"Three—seven—G—four—two acknowledging!" he said, and again Chet observed how all trace of accent had departed from his voice; it was an indication of the moment's tenseness and of the pilot's full understanding of their position.

The answering order was crisply spoken; this was a different Jimmy Maddux from the one who had chaffed the Irish pilot some hours before.

"Stand by! We're coming down! Records at Hoover Terminal show two men reporting at pilots' gate under the number of your engineer, CG41. Hold your ship exactly where you are; we're sending a man aboard!"


Chet had moved silently to the controls. The old multiple-lever instrument—he knew it well! But he looked at Spud O'Malley and waited for his nod of assent before he presumed to trespass on another pilot's domain. Then he shifted two little levers, and the ship fell away beneath them as it plunged toward the Earth.

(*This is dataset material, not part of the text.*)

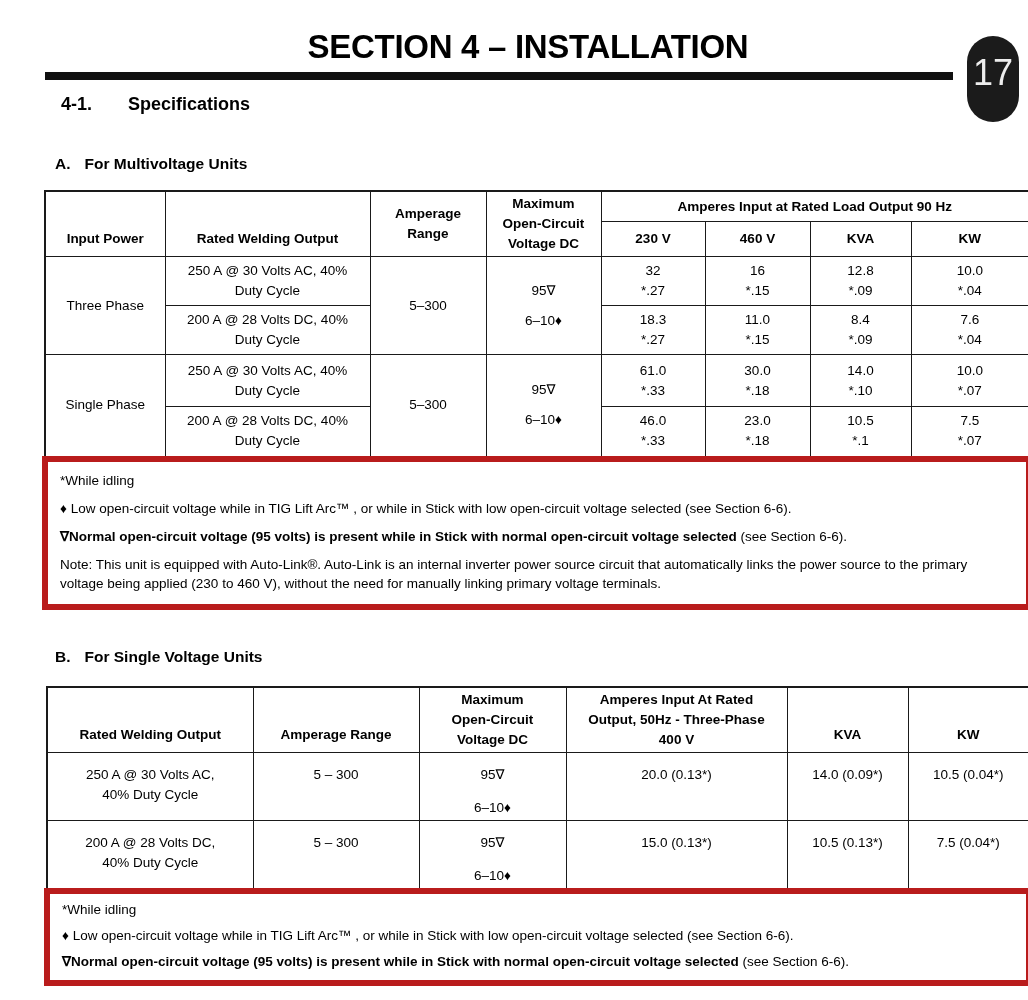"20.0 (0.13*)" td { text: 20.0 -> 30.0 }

And Pilot O'Malley was explaining to the Patrol Ship Captain as best he could for the rolling plunge of the careening ship:

"I can't hold her, sir. And you'd best be keepin' away. It's stormin' fearful down here, and I can't rise above it! Keep clear!—I'm warnin' you!" The hum of their helicopters rose to a shrill whine as Chet drove the ship out and down through the smothering clouds. "You must hear her fans on your instruments; you can see how we're pitchin'!"

He switched off the transmitter for a moment and faced Chet. "They've been checkin' close," he stated. "That was my engineer's number I gave you as we came through the gate. And, of course, he had given it before when he reported in. Now we're up against it."

The collision instrument was humming with the sound of many motors, and warning lights were giving their silent alarm of the oncoming ships.

"They're comin' in," Spud went on hopelessly, "like a flock of kites in the tropics when one of them's found somethin' dead—and it's us that's the carcass!"